### What the exercise asks
Check every line of the material below, and show those that contain "exercício".
Material provided Start Marker
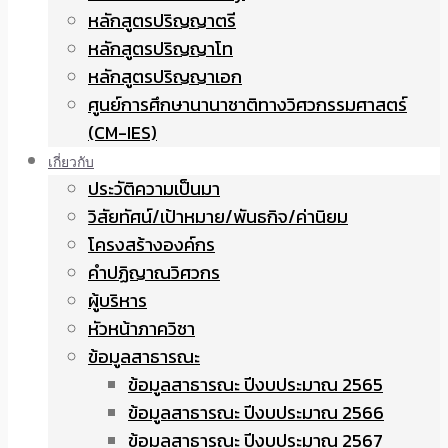
หลักสูตรปริญญาตรี
หลักสูตรปริญญาโท
หลักสูตรปริญญาเอก
ศูนย์การศึกษานานาชาติทางวิศวกรรมศาสตร์
(CM-IES)
เกี่ยวกับ
ประวัติความเป็นมา
วิสัยทัศน์/เป้าหมาย/พันธกิจ/ค่านิยม
โครงสร้างองค์กร
คำปฏิญาณวิศวกร
ผู้บริหาร
หัวหน้าภาควิชา
ข้อมูลสาธารณะ
ข้อมูลสาธารณะ ปีงบประมาณ 2565
ข้อมูลสาธารณะ ปีงบประมาณ 2566
ข้อมูลสาธารณะ ปีงบประมาณ 2567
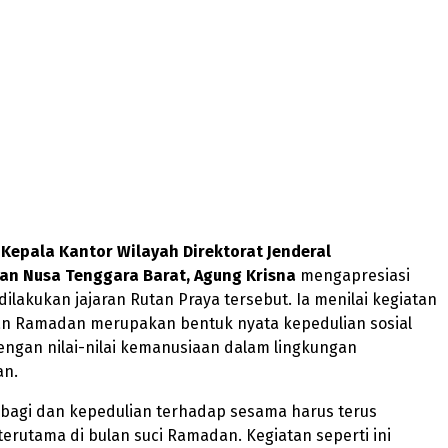
,
Kepala Kantor Wilayah Direktorat Jenderal
n Nusa Tenggara Barat, Agung Krisna
mengapresiasi
dilakukan jajaran Rutan Praya tersebut. Ia menilai kegiatan
lan Ramadan merupakan bentuk nyata kepedulian sosial
engan nilai-nilai kemanusiaan dalam lingkungan
an.
bagi dan kepedulian terhadap sesama harus terus
erutama di bulan suci Ramadan. Kegiatan seperti ini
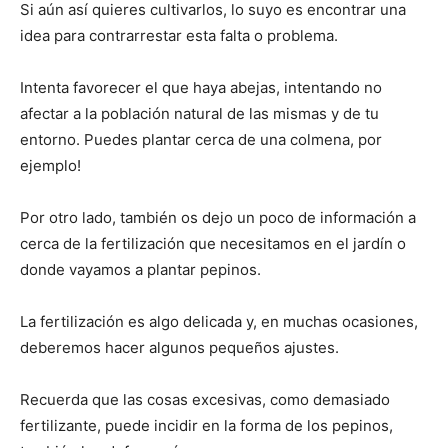
Si aún así quieres cultivarlos, lo suyo es encontrar una
idea para contrarrestar esta falta o problema.
Intenta favorecer el que haya abejas, intentando no
afectar a la población natural de las mismas y de tu
entorno. Puedes plantar cerca de una colmena, por
ejemplo!
Por otro lado, también os dejo un poco de información a
cerca de la fertilización que necesitamos en el jardín o
donde vayamos a plantar pepinos.
La fertilización es algo delicada y, en muchas ocasiones,
deberemos hacer algunos pequeños ajustes.
Recuerda que las cosas excesivas, como demasiado
fertilizante, puede incidir en la forma de los pepinos,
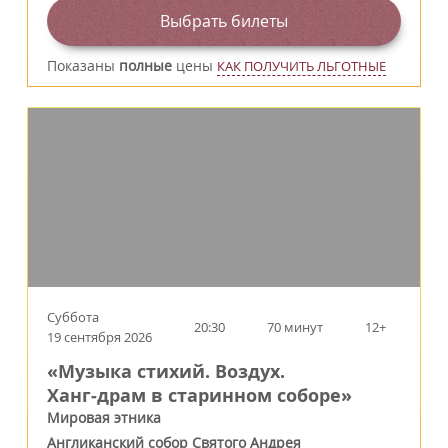
Выбрать билеты
Показаны
полные
цены
КАК ПОЛУЧИТЬ ЛЬГОТНЫЕ
Суббота
20:30
70 минут
12+
19 сентября 2026
«Музыка стихий. Воздух.
Ханг‑драм в старинном соборе»
Мировая этника
Англиканский собор Святого Андрея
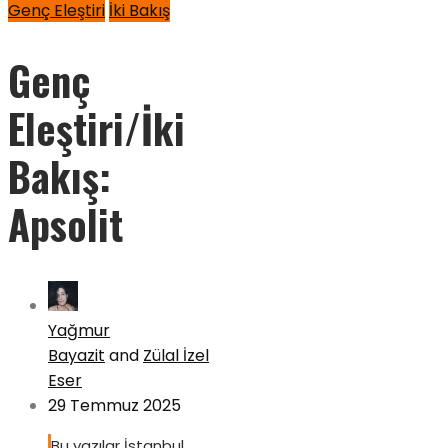
Genç Eleştiri
İki Bakış
Genç
Eleştiri/İki
Bakış:
Apsolit
Yağmur
Bayazit
and
Zülal İzel
Eser
29 Temmuz 2025
Bu yazılar İstanbul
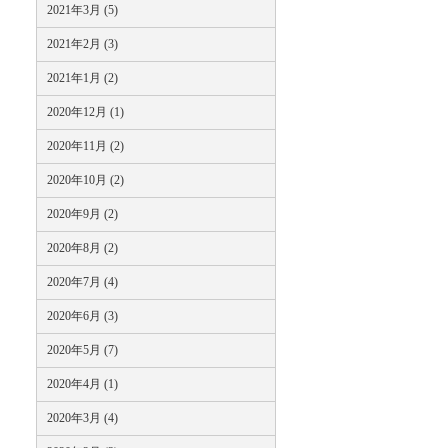
2021年3月 (5)
2021年2月 (3)
2021年1月 (2)
2020年12月 (1)
2020年11月 (2)
2020年10月 (2)
2020年9月 (2)
2020年8月 (2)
2020年7月 (4)
2020年6月 (3)
2020年5月 (7)
2020年4月 (1)
2020年3月 (4)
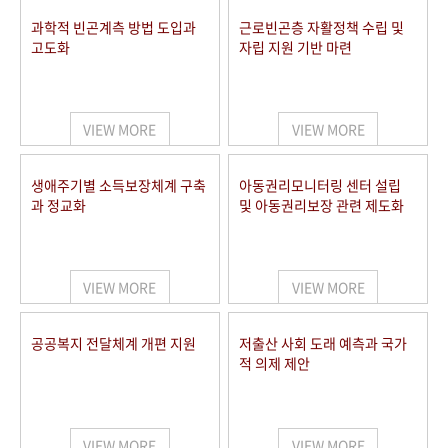
과학적 빈곤계측 방법 도입과
근로빈곤층 자활정책 수립 및
고도화
자립 지원 기반 마련
VIEW MORE
VIEW MORE
생애주기별 소득보장체계 구축
아동권리모니터링 센터 설립
과 정교화
및 아동권리보장 관련 제도화
VIEW MORE
VIEW MORE
공공복지 전달체계 개편 지원
저출산 사회 도래 예측과 국가
적 의제 제안
VIEW MORE
VIEW MORE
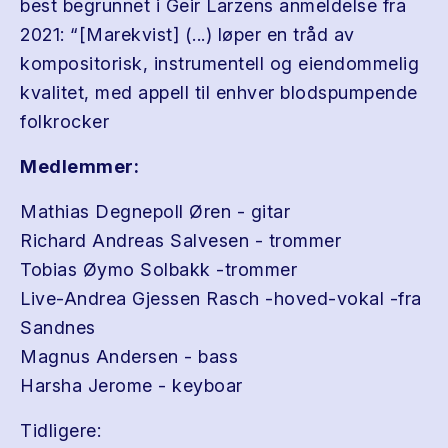
best begrunnet i Geir Larzens anmeldelse fra
2021: “[Marekvist] (...) løper en tråd av
kompositorisk, instrumentell og eiendommelig
kvalitet, med appell til enhver blodspumpende
folkrocker
Medlemmer:
Mathias Degnepoll Øren - gitar
Richard Andreas Salvesen - trommer
Tobias Øymo Solbakk -trommer
Live-Andrea Gjessen Rasch -hoved-vokal -fra
Sandnes
Magnus Andersen - bass
Harsha Jerome - keyboar
Tidligere:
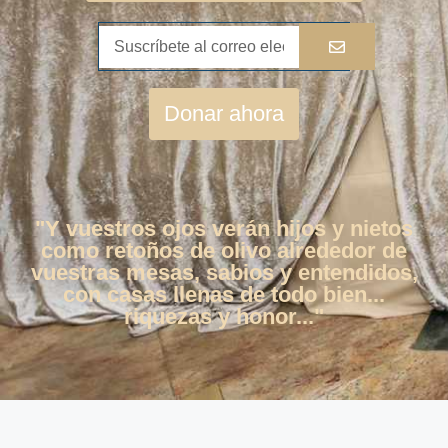
Donar ahora
"Y vuestros ojos verán hijos y nietos
como retoños de olivo alrededor de
vuestras mesas, sabios y entendidos,
con casas llenas de todo bien...
riquezas y honor..."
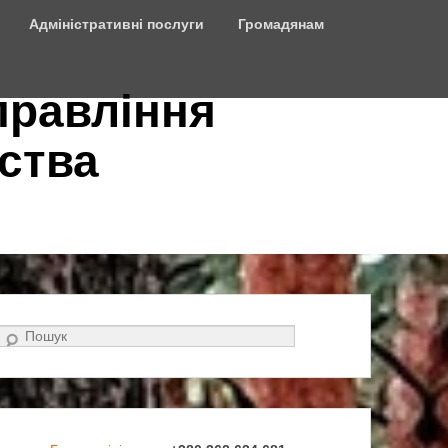
Адміністративні послуги
Громадянам
правління
ства
Search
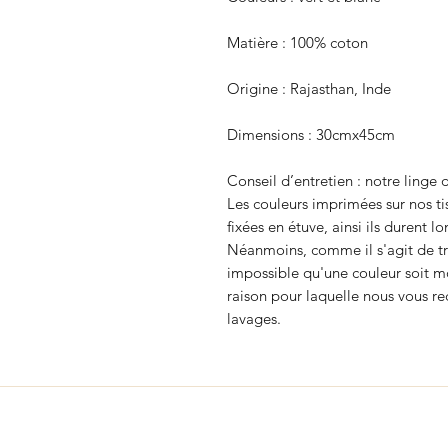
Matière : 100% coton
Origine : Rajasthan, Inde
Dimensions : 30cmx45cm
Conseil d’entretien : notre linge
Les couleurs imprimées sur nos ti
fixées en étuve, ainsi ils durent 
Néanmoins, comme il s'agit de trai
impossible qu'une couleur soit mo
raison pour laquelle nous vous r
lavages.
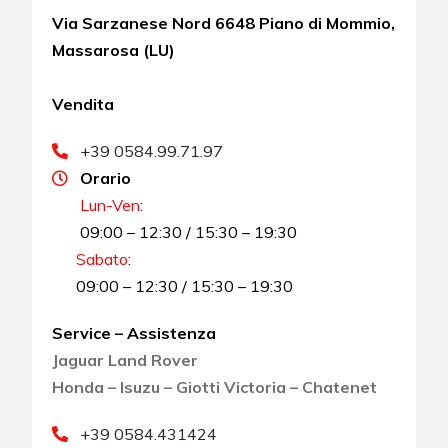
Via Sarzanese Nord 6648 Piano di Mommio,
Massarosa (LU)
Vendita
+39 0584.99.71.97
Orario
Lun-Ven
:
09:00 – 12:30 / 15:30 – 19:30
Sabato
:
09:00 – 12:30 / 15:30 – 19:30
Service – Assistenza
Jaguar Land Rover
Honda – Isuzu – Giotti Victoria – Chatenet
+39 0584.431424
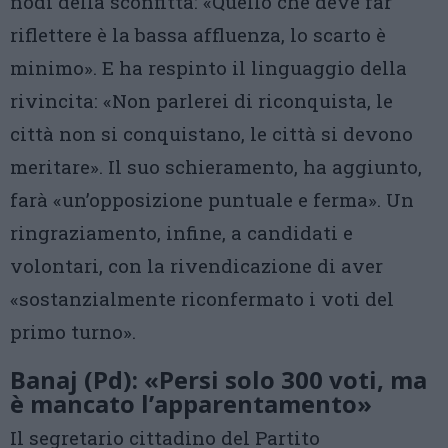
nodi della sconfitta: «Quello che deve far
riflettere è la bassa affluenza, lo scarto è
minimo». E ha respinto il linguaggio della
rivincita: «Non parlerei di riconquista, le
città non si conquistano, le città si devono
meritare». Il suo schieramento, ha aggiunto,
farà «un’opposizione puntuale e ferma». Un
ringraziamento, infine, a candidati e
volontari, con la rivendicazione di aver
«sostanzialmente riconfermato i voti del
primo turno».
Banaj (Pd): «Persi solo 300 voti, ma
è mancato l’apparentamento»
Il segretario cittadino del Partito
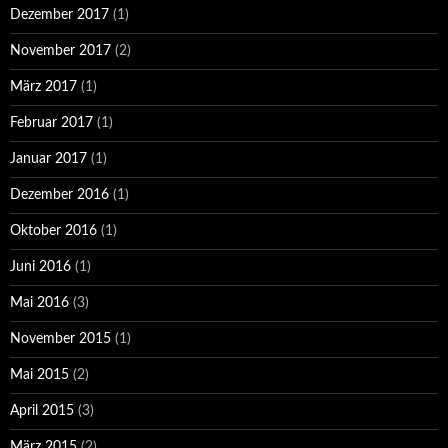
Dezember 2017
(1)
November 2017
(2)
März 2017
(1)
Februar 2017
(1)
Januar 2017
(1)
Dezember 2016
(1)
Oktober 2016
(1)
Juni 2016
(1)
Mai 2016
(3)
November 2015
(1)
Mai 2015
(2)
April 2015
(3)
März 2015
(2)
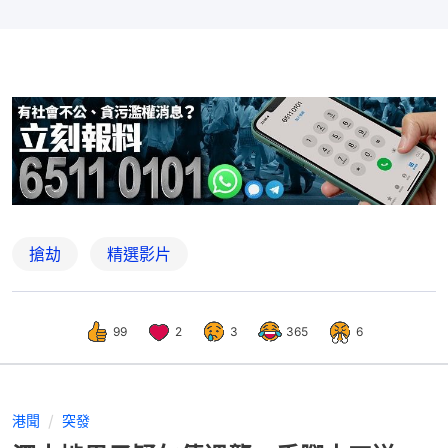
搶劫
精選影片
99
2
3
365
6
港聞
突發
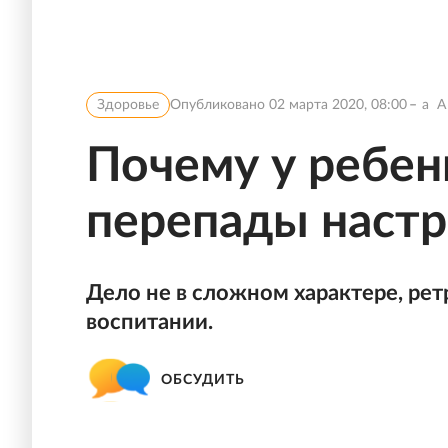
Здоровье
Опубликовано
02 марта 2020, 08:00
a
A
Почему у ребен
перепады наст
Дело не в сложном характере, ре
воспитании.
ОБСУДИТЬ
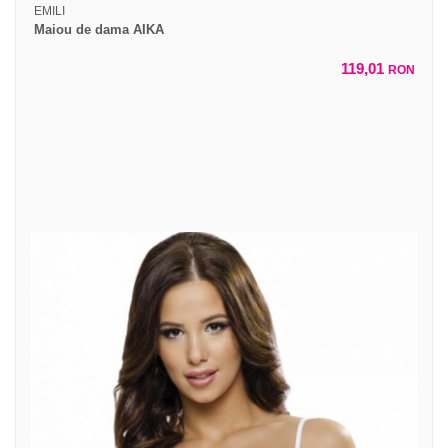
EMILI
Maiou de dama AIKA
119,01
RON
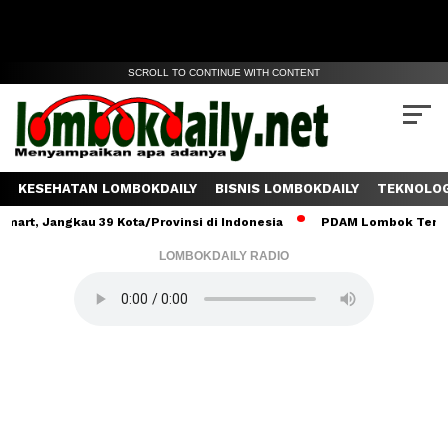
SCROLL TO CONTINUE WITH CONTENT
KESEHATAN LOMBOKDAILY
BISNIS LOMBOKDAILY
TEKNOLOG
angkau 39 Kota/Provinsi di Indonesia
PDAM Lombok Tengah Salurk
LOMBOKDAILY RADIO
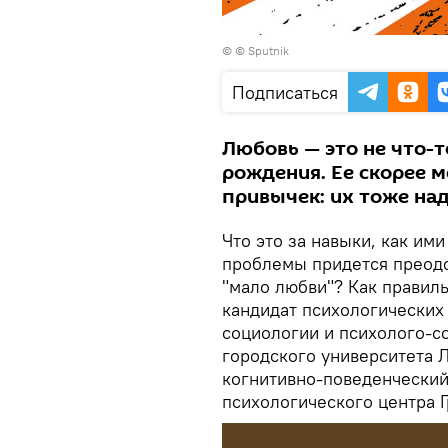
© © Sputnik
Подписаться
Любовь — это не что-т
рождения. Ее скорее 
привычек: их тоже на
Что это за навыки, как им
проблемы придется преодо
"мало любви"? Как правил
кандидат психологических
социологии и психолого-с
городского университета Л
когнитивно-поведенческий
психологического центра 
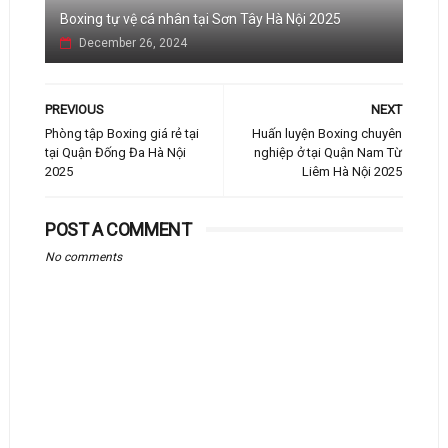
Boxing tự vệ cá nhân tại Sơn Tây Hà Nội 2025
December 26, 2024
PREVIOUS
NEXT
Phòng tập Boxing giá rẻ tại
Huấn luyện Boxing chuyên
tại Quận Đống Đa Hà Nội
nghiệp ở tại Quận Nam Từ
2025
Liêm Hà Nội 2025
POST A COMMENT
No comments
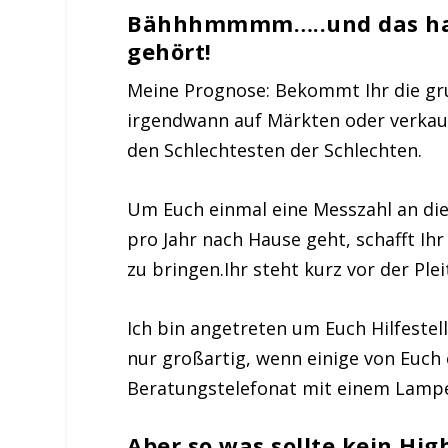
Bähhhmmmm…..und das hab
gehört!
Meine Prognose: Bekommt Ihr die gru
irgendwann auf Märkten oder verkauf
den
Schlechtesten der Schlechten
.
Um Euch einmal eine Messzahl an die
pro Jahr nach Hause geht, schafft Ih
zu bringen.
Ihr steht kurz vor der Plei
Ich bin angetreten um Euch Hilfestel
nur großartig, wenn einige von Euc
Beratungstelefonat mit einem Lamp
Aber so was sollte kein High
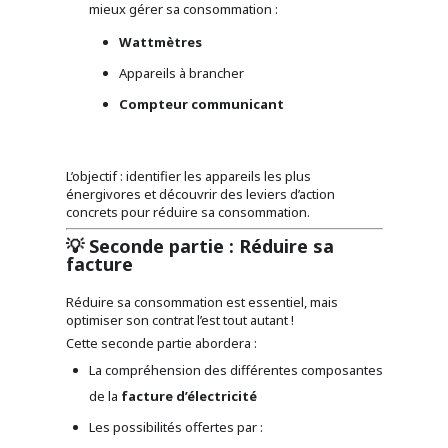
mieux gérer sa consommation :
Wattmètres
Appareils à brancher
Compteur communicant
L’objectif : identifier les appareils les plus
énergivores et découvrir des leviers d’action
concrets pour réduire sa consommation.
💡 Seconde partie : Réduire sa
facture
Réduire sa consommation est essentiel, mais
optimiser son contrat l’est tout autant !
Cette seconde partie abordera :
La compréhension des différentes composantes
de la
facture d’électricité
Les possibilités offertes par :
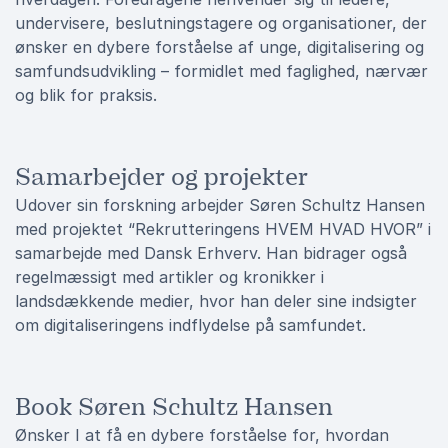
undervisere, beslutningstagere og organisationer, der
ønsker en dybere forståelse af unge, digitalisering og
samfundsudvikling – formidlet med faglighed, nærvær
og blik for praksis.
Samarbejder og projekter
Udover sin forskning arbejder Søren Schultz Hansen
med projektet “Rekrutteringens HVEM HVAD HVOR” i
samarbejde med Dansk Erhverv. Han bidrager også
regelmæssigt med artikler og kronikker i
landsdækkende medier, hvor han deler sine indsigter
om digitaliseringens indflydelse på samfundet.
Book Søren Schultz Hansen
Ønsker I at få en dybere forståelse for, hvordan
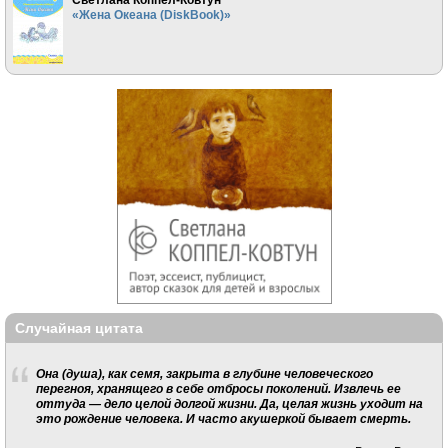
«Жена Океана (DiskBook)»
Случайная цитата
Она (душа), как семя, закрыта в глубине человеческого
перегноя, хранящего в себе отбросы поколений. Извлечь ее
оттуда — дело целой долгой жизни. Да, целая жизнь уходит на
это рождение человека. И часто акушеркой бывает смерть.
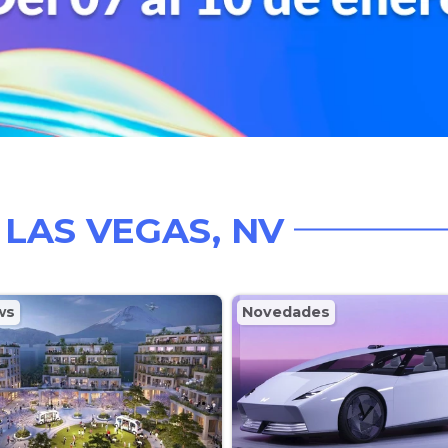
 LAS VEGAS, NV
ws
Novedades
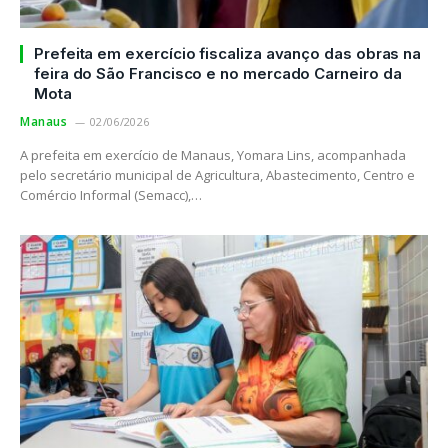
Prefeita em exercício fiscaliza avanço das obras na
feira do São Francisco e no mercado Carneiro da
Mota
Manaus
02/06/2026
A prefeita em exercício de Manaus, Yomara Lins, acompanhada
pelo secretário municipal de Agricultura, Abastecimento, Centro e
Comércio Informal (Semacc),…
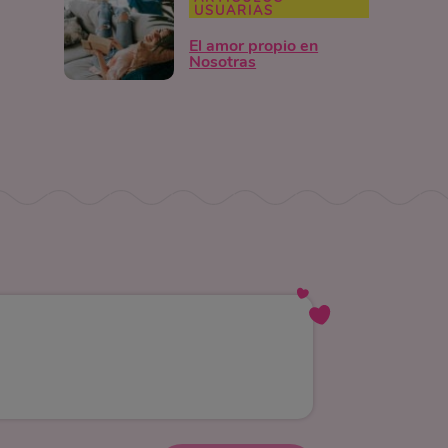
USUARIAS
El amor propio en
Nosotras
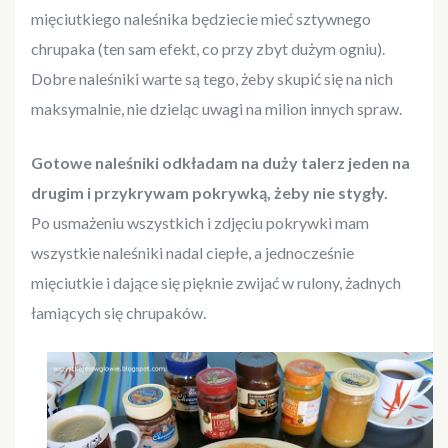
mięciutkiego naleśnika będziecie mieć sztywnego
chrupaka (ten sam efekt, co przy zbyt dużym ogniu).
Dobre naleśniki warte są tego, żeby skupić się na nich
maksymalnie, nie dzieląc uwagi na milion innych spraw.
Gotowe naleśniki odkładam na duży talerz jeden na
drugim i przykrywam pokrywką, żeby nie stygły.
Po usmażeniu wszystkich i zdjęciu pokrywki mam
wszystkie naleśniki nadal ciepłe, a jednocześnie
mięciutkie i dające się pięknie zwijać w rulony, żadnych
łamiących się chrupaków.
Material provided End Marker
### Task solution
Prefeita em exercício fiscaliza avanço das obras na
A prefeita em exercício de Manaus, Yomara Lins, acompanhada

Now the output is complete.